Clemson was able to spring a hole wide open. Norton and Fruhmorgen, especially Fruhmorgen, blew multiple Demon Deacons off the ball. I'm not thrilled about Guillermo's block, but it'll do. Hyatt sealed off well enough. Eric Mac Lain found work almost immediately, logging the defensive end and sealing him inside. In an ideal world you want a kick out, but that end was pretty much playing the B gap at that point. With both Leggettt and CJ Fuller serving as lead blockers Kelly is able to sprint through the second level of the defense entirely untouched. Without that many lead blockers this play doesn't happen.
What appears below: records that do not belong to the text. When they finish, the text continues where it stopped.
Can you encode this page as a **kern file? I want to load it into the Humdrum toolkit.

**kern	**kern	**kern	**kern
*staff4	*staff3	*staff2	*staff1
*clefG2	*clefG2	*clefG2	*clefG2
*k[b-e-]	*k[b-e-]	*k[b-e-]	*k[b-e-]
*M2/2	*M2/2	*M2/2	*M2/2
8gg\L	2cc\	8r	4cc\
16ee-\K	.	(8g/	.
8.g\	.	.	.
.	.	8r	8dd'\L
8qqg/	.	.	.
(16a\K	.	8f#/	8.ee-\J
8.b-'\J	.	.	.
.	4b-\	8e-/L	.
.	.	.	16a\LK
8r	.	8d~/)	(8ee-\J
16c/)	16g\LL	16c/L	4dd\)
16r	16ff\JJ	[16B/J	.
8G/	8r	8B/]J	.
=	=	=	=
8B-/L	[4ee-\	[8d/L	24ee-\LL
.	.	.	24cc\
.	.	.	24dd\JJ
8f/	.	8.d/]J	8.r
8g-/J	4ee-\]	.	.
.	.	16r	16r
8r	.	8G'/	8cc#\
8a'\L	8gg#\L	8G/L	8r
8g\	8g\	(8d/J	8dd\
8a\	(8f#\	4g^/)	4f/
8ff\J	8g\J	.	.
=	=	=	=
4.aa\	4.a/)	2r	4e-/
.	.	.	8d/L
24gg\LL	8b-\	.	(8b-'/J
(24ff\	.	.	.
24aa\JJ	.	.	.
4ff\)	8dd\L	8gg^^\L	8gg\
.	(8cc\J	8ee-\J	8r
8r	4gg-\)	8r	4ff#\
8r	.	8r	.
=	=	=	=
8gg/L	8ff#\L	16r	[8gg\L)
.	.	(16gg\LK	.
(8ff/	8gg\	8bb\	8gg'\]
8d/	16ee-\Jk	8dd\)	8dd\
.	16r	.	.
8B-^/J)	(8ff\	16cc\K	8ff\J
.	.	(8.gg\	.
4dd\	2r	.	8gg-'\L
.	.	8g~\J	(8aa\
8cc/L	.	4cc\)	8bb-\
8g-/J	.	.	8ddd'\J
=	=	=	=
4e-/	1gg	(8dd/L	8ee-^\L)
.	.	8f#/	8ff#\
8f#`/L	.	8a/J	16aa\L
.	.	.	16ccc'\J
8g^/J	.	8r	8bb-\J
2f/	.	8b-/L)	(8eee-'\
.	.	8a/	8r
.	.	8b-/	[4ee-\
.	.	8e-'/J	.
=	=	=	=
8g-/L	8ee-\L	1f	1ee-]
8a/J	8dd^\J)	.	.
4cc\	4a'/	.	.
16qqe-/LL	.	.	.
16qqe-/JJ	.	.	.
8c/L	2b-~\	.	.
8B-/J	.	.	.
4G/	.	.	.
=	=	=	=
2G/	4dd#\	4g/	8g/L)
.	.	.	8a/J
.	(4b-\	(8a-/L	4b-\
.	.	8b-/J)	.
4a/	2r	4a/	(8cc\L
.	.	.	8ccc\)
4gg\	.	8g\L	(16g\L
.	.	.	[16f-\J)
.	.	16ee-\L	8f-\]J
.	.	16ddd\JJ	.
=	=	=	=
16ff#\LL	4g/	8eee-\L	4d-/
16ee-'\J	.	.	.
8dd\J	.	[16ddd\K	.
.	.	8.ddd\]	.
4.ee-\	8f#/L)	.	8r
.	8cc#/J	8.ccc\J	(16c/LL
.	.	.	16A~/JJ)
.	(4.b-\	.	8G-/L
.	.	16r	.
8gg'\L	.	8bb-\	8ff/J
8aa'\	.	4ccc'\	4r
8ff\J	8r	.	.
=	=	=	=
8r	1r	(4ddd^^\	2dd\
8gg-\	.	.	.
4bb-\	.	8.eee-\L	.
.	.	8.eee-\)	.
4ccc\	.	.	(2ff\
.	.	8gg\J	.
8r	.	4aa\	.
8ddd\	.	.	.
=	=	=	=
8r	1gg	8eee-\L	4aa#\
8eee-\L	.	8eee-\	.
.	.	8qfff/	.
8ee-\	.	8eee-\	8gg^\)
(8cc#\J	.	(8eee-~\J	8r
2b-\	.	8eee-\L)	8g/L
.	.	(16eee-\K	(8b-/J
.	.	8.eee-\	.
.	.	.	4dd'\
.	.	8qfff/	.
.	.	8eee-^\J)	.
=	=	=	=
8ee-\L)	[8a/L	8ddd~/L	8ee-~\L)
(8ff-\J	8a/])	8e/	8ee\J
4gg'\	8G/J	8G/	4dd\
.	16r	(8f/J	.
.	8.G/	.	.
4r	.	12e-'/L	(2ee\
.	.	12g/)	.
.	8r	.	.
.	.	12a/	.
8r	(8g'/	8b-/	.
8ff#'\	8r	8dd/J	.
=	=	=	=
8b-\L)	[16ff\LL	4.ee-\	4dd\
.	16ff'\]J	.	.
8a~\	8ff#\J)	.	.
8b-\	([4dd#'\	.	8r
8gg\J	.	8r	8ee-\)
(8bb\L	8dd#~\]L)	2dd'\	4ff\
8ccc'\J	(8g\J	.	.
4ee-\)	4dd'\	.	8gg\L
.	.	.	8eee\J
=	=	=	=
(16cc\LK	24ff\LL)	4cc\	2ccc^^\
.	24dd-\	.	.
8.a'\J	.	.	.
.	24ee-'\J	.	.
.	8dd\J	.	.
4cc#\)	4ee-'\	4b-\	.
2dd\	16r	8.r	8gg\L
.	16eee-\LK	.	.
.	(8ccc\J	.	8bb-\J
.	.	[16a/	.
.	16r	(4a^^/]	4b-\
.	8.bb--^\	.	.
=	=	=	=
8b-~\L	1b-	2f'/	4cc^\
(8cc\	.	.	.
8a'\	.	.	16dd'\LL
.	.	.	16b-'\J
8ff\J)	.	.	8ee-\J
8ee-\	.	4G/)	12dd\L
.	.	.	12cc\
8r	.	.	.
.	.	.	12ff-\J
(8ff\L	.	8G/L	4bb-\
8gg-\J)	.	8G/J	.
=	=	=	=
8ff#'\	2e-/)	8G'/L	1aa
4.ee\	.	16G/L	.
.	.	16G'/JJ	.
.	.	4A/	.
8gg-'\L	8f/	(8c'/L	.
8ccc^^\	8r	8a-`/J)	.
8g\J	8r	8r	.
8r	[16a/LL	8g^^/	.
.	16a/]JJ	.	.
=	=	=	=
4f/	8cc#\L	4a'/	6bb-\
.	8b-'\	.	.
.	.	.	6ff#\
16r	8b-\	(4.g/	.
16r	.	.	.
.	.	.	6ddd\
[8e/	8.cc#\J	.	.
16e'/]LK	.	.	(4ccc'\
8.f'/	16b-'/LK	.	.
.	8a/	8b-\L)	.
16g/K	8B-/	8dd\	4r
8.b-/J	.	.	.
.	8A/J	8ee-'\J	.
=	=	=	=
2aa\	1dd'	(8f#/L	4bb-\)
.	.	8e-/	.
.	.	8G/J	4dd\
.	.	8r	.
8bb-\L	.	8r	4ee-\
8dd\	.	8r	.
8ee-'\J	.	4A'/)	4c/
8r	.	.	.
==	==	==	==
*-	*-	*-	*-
But because Kelly, the QB, is a power running threat it frees up Fuller to serve as another blocker. With Kelly's speed in the open field he is able to get twenty yards before he's even touched.
The next play is how I think Clemson will begin to use Kelly's legs to aid his advancement in the passing game. It actually came earlier in this same drive, on another third and short. Clemson is once again aligned in 2 x 2, this time with Leggett as a true slot.
Wake Forest is again in a relatively normal 4x2x5, although all of their DB's except the nickel are extremely far off the line of scrimmage. Clemson pulled the dummy snap trick we've run a few times this season. The one where the center snaps and the offensive line doesn't move.
It serves to freeze the front seven while giving Bryant enough time to get outside. It's not a way to run sprint outs six times a game. It is something defensive coaches have to waste practice time preparing for. As is every single play Bryant is running.
The actual pass itself did not go so well this time, and the drive was bailed out due to a flag. Here's why I love the call though. Sprint out passing is based on very simple reads for quarterbacks. Often times there is only one pass read. Rarely are there more than two. After that Bryant's job is simply to tuck the ball and take what he can get. Bryant doesn't have the best pocket sense right now. The drive these two plays are from? It stalled out and wound up becoming a field goal when Bryant's first read was covered and he couldn't covert a third down with his legs. With the sprint out Bryant wouldn't waste time deciding to run, it's built into the play. In addition, for a quarterback who is very much used to run the ball, it serves to spread the field horizontally and punish teams for playing cover zero. If Bryant were able to pass consistently enough to at least put a little fear into the back of a teams minds when they lined up against him he is a dangerous weapon in a situational package. If not, it's valuable experience for a talented freshman as well as our best backup quarterback.